Subsection (e) of 42 U.S.C. § 1997e provides:

(e) Limitation on recovery. No Federal civil action may be brought by a prisoner confined in a jail, prison, or other correctional facility, for mental or emotional injury suffered while in custody without a prior showing of physical injury.

Although § 1997e(e) prohibits the recovery of compensatory damages without a prior showing of physical injury, it does not bar a plaintiff's ability to recover nominal and punitive damages for constitutional violations despite the lack of any physical injury. Hutchins v. McDaniels, 512 F.3d 193, 198 (5th Cir. 2007).

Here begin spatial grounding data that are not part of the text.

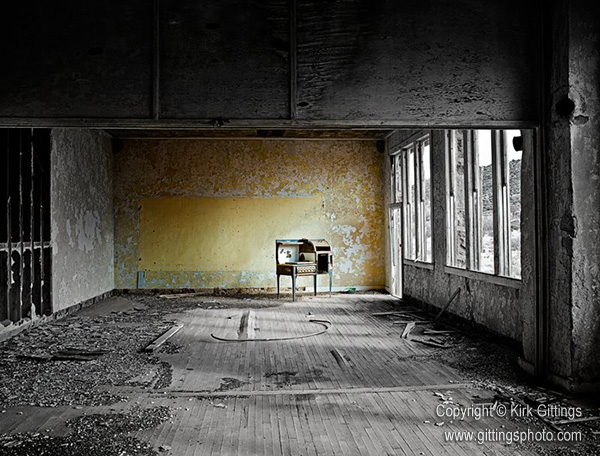
Where is `windows`? windows is located at coordinates (510, 181), (482, 175), (462, 187), (430, 182), (405, 177), (397, 173).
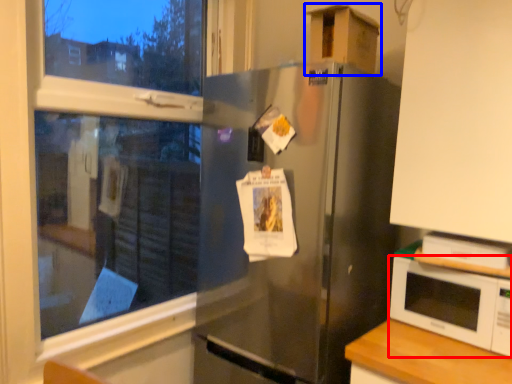
Question: Which of the following is the farthest to the observer, microwave oven (highlighted by a red box) or cardboard box (highlighted by a blue box)?

Choices:
 (A) microwave oven
 (B) cardboard box

Answer: (B)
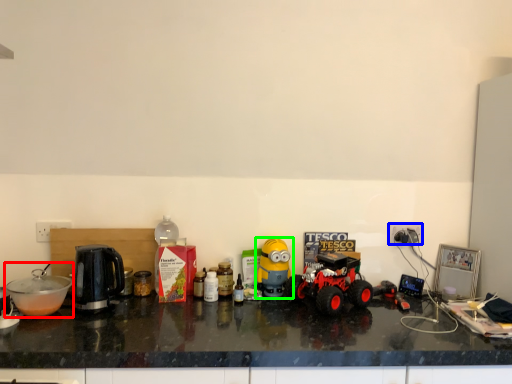
Question: Based on their relative distances, which object is farther from appliance (highlighted by a red box)? Choose from power outlet (highlighted by a blue box) and toy (highlighted by a green box).

Choices:
 (A) power outlet
 (B) toy

Answer: (A)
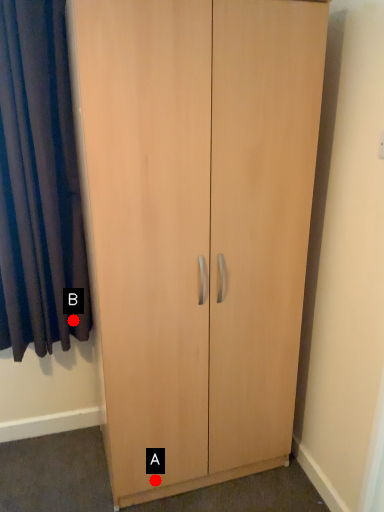
Question: Two points are circled on the image, labeled by A and B beside each circle. Which point is farther to the camera?

Choices:
 (A) A is further
 (B) B is further

Answer: (B)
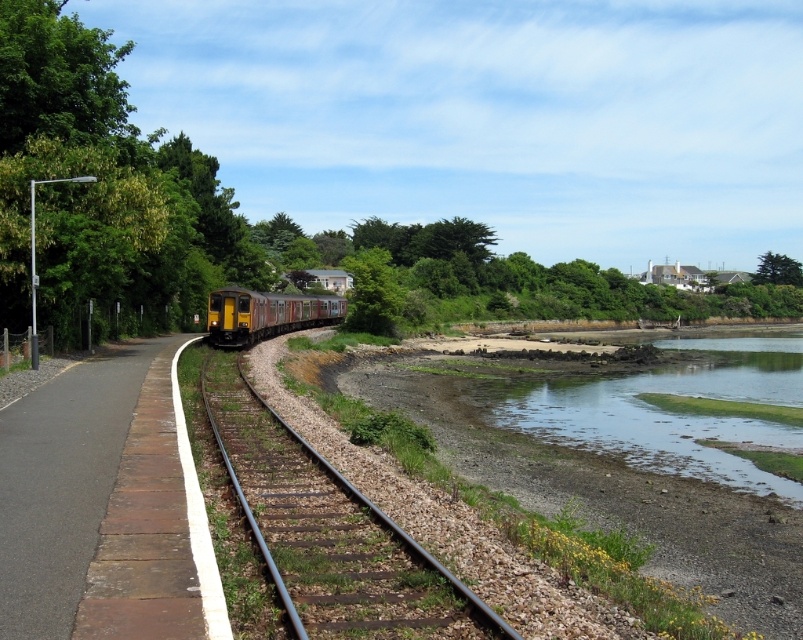
You are standing at the point with coordinates (329,531). Based on the scene description, what object are you currently on?

The point at coordinates (329,531) is located on the metallic brown train track at center.

Consider the image. You are a photographer wanting to capture both the yellow metallic train at center and the green leafy tree at upper right in a single frame. Based on their sizes, which object should you focus on first to ensure both are in the shot?

The yellow metallic train at center is shorter than the green leafy tree at upper right, so you should focus on the green leafy tree at upper right first to ensure both are in the shot.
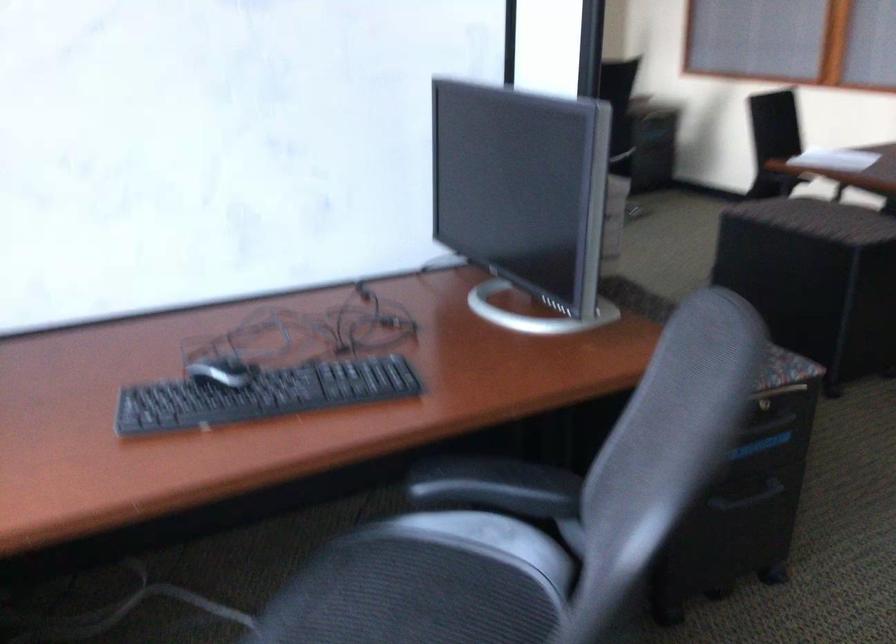
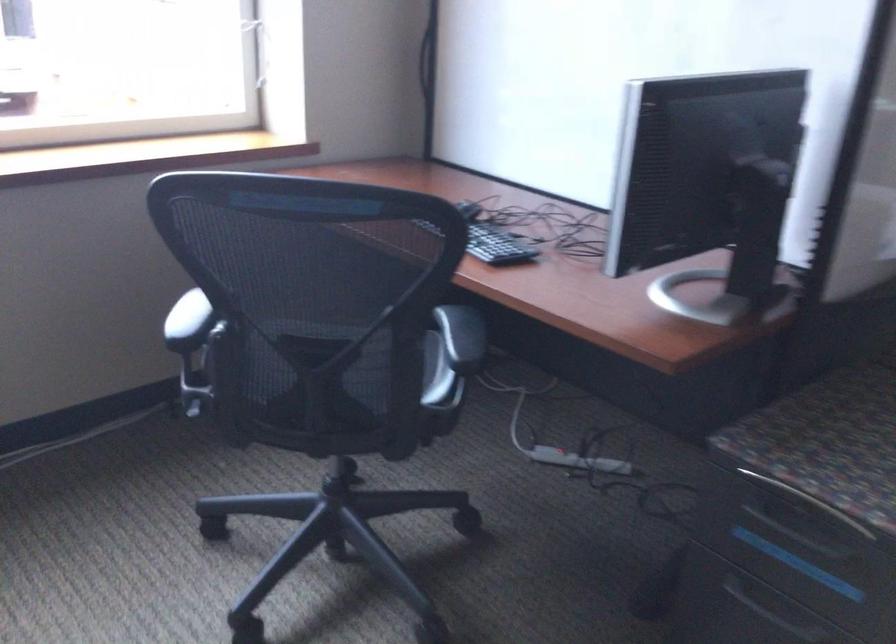
Question: I am providing you with two images of the same scene from different viewpoints. After the viewpoint changes to image2, which objects are now occluded?

Choices:
 (A) power strip switch
 (B) recessed drawer handle
 (C) computer mouse
 (D) pump bottle dispenser

Answer: (C)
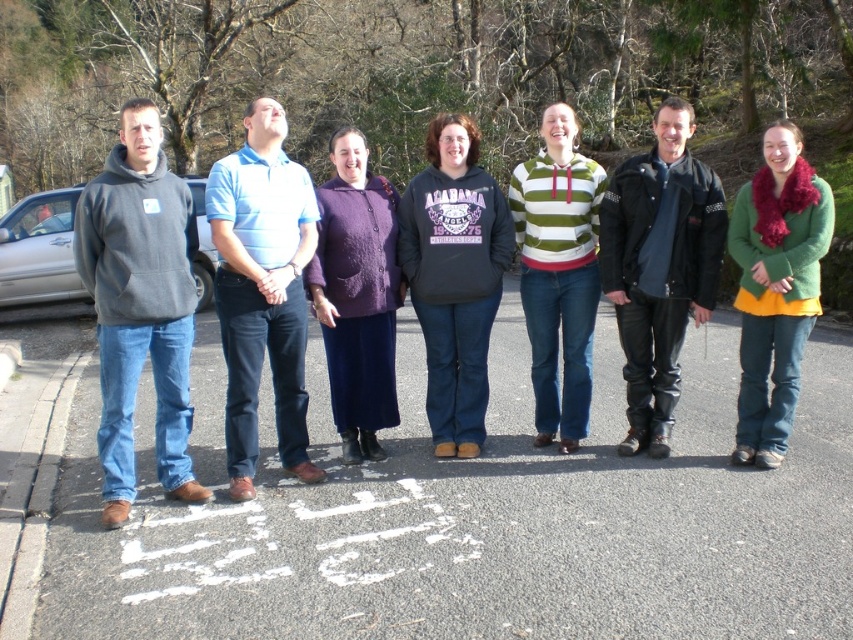
Can you confirm if striped knitwear at center is smaller than purple knitted sweater at center?

Incorrect, striped knitwear at center is not smaller in size than purple knitted sweater at center.

Is point (561, 451) positioned before point (375, 449)?

No.

This screenshot has width=853, height=640. Find the location of `striped knitwear at center`. striped knitwear at center is located at coordinates (558, 273).

Is point (141, 128) farther from camera compared to point (781, 195)?

That is False.

Is point (125, 449) behind point (798, 227)?

No.

This screenshot has width=853, height=640. Identify the location of matte gray hoodie at left. coord(140,305).

Which is behind, point (252, 458) or point (376, 412)?

The point (376, 412) is behind.

Where is `blue striped polo shirt at center`? This screenshot has height=640, width=853. blue striped polo shirt at center is located at coordinates (262, 291).

In order to click on blue striped polo shirt at center in this screenshot , I will do `click(262, 291)`.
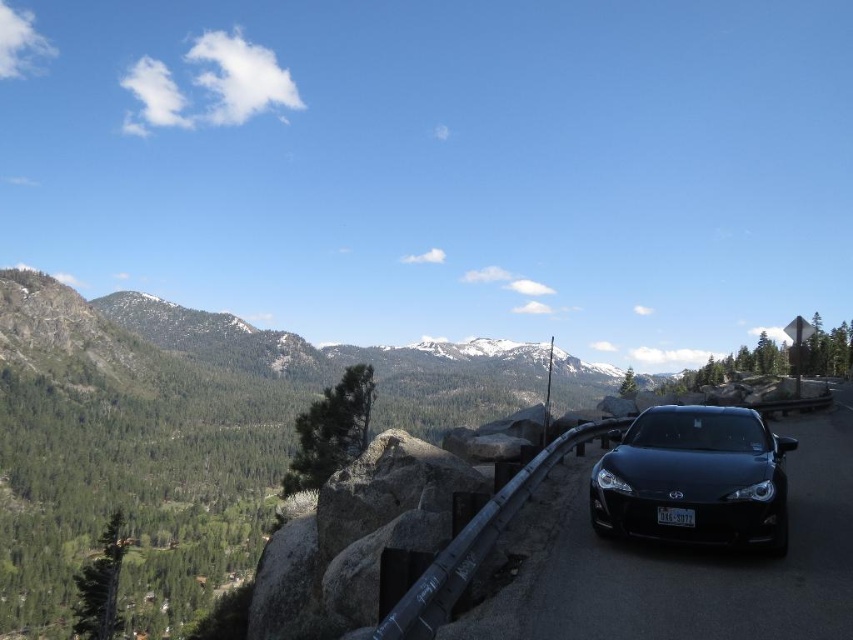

A review of the allegations showed that the plaintiff failed to allege that he sustained a physical injury as a result of the defendant's alleged actions. Therefore, the plaintiff is prohibited from recovering compensatory damages pursuant to 42 U.S.C. § 1997e(e). Although the plaintiff did not seek punitive damages, he is not prohibited from recovering nominal damages. Plaintiff must also prove a deprivation of a constitutional right to obtain relief in the form of nominal damages.


It is the recommendation of the magistrate judge that defendant's Motion to Dismiss, treated as a motion for summary judgment, be granted in part, dismissing only the plaintiff's official capacity compensatory damages claims against defendant Trish Foster, that the motion be denied insofar as the plaintiff sought injunctive relief against defendant Foster, and that this matter be referred back to the magistrate judge for further proceedings.